In this time of ubiquitous email newsletters, it’s nice to give credit where credit’s due. So to kick off this new series (Column? Honour roll?) I’d like to start with Of a Kind. This online store supports local designers with limited runs of one of a kind pieces. They match each piece with stories about the designer, their tips (E.g. Sarah’s favourite taco places in Los Angeles) and often something about their production technique or a studio tour.
This commitment to detail and stories elevates their website beyond just e-commerce, and no doubt has a positive impact on their average browse time.
They also translate this well into their newsletters. Of a kind has a variety of product launch or collection emails every few days (which are well designed and short and to the point). But, the one I consistently look forward to and open is their weekly Ten Things wrap up.
In Ten Things, the two co-founders (Erica and Claire) talk about five things each that they’re into or have discovered recently. It’s not business related, so it comes across as friendly and authentic. Of course, the bonus is that it still keeps the Of a Kind brand front of mind, business related or not.
So what are some lessons we can take away from the Of a Kind method?
In retail, stories sell
Sure some categories may lend themselves to a back story better than others, but with a little creativity most items should be able to be given some personality. Nuts and bolts? What have customers used them for in their DIY projects. Dishwashing liquid?
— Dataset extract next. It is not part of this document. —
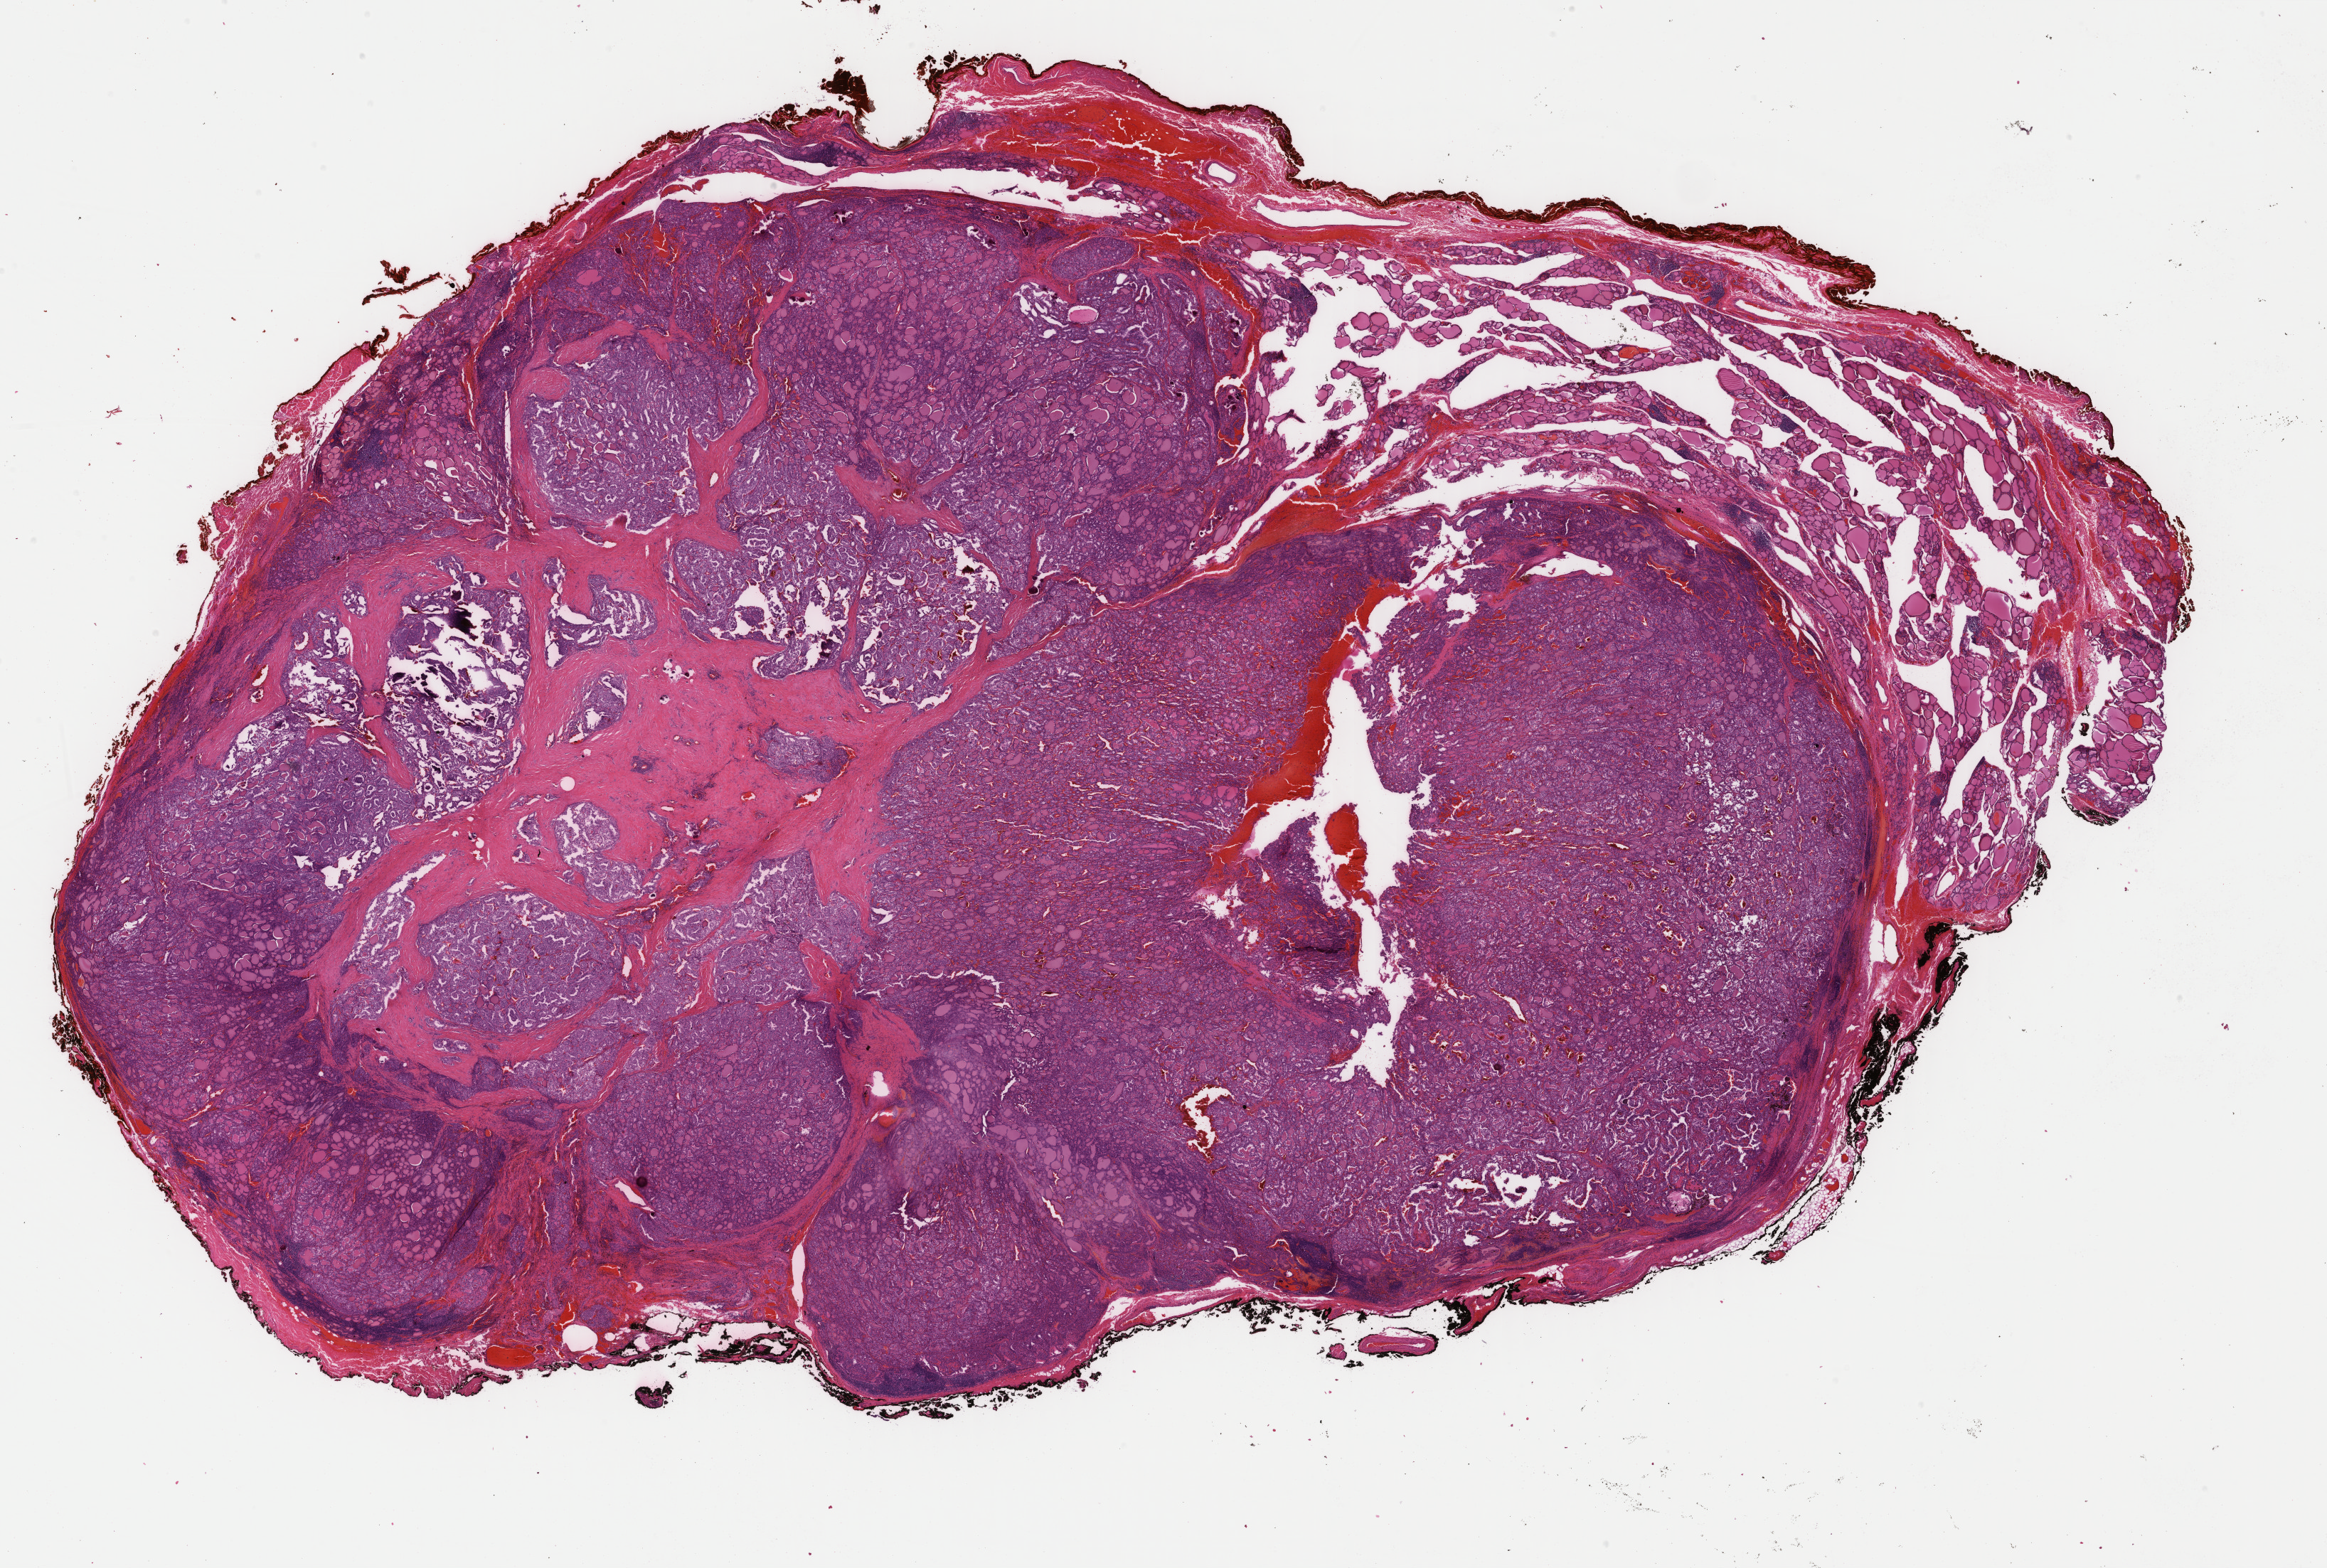
Digitized H&E-stained tissue section (whole slide) — whole scanned area (about 26.0 x 17.5 mm, from a 40x scan) shown as a low-resolution overview. Formalin-fixed paraffin-embedded (FFPE) diagnostic section. Thyroid, primary tumour sample. Patient: female, age at initial diagnosis 24 years.
Histologic diagnosis: Papillary carcinoma, follicular variant (thyroid gland). Lymph nodes positive (case pathology): 7 of 20 examined. Laterality: left. AJCC pathologic stage: I.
Cleaning tips involving the product. You get the idea.
Don’t be afraid of personality
This point is more relevant for small businesses, but is also applicable to larger organisations. Your brand should have a tone all on its own, but there’s nothing wrong with having some of the founders(‘) voice(s) in there too. Having blog posts authored by different employees (like me!) is another way to give your customers a glimpse behind the curtains of your company. The added advantage of people writing like themselves is that every piece of content doesn’t read like a homogenous marketing textbook.
You have other interests. So do your customers. And chances are if they’re your target market (which, as a salad loving, life hacking, travelling online shopper, I clearly am Of a Kind’s) many of these interests will overlap. Experiment with occasionally diverging from your company’s offering and just (to use a completely overused term) having a conversation. Maybe your customers don’t care what you do outside of selling nuts and bolts, but maybe they do?